- Dataset content -
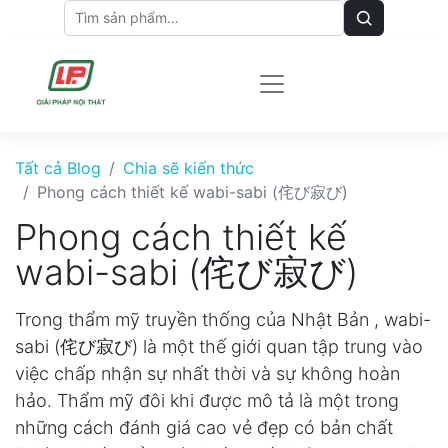
Tất cả Blog
Chia sẽ kiến thức
Phong cách thiết kế wabi-sabi (侘び寂び)
Phong cách thiết kế
wabi-sabi (侘び寂び)
Trong thẩm mỹ truyền thống của Nhật Bản , wabi-
sabi (侘び寂び) là một thế giới quan tập trung vào
việc chấp nhận sự nhất thời và sự không hoàn
hảo. Thẩm mỹ đôi khi được mô tả là một trong
những cách đánh giá cao vẻ đẹp có bản chất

- Job -
From the line that contains "Phong cách thiết kế wabi-sabi (侘び寂び)" through the final line of the material, copy every line exactly, including both ends.

- Solved problem -
Phong cách thiết kế wabi-sabi (侘び寂び)
Phong cách thiết kế
wabi-sabi (侘び寂び)
Trong thẩm mỹ truyền thống của Nhật Bản , wabi-
sabi (侘び寂び) là một thế giới quan tập trung vào
việc chấp nhận sự nhất thời và sự không hoàn
hảo. Thẩm mỹ đôi khi được mô tả là một trong
những cách đánh giá cao vẻ đẹp có bản chất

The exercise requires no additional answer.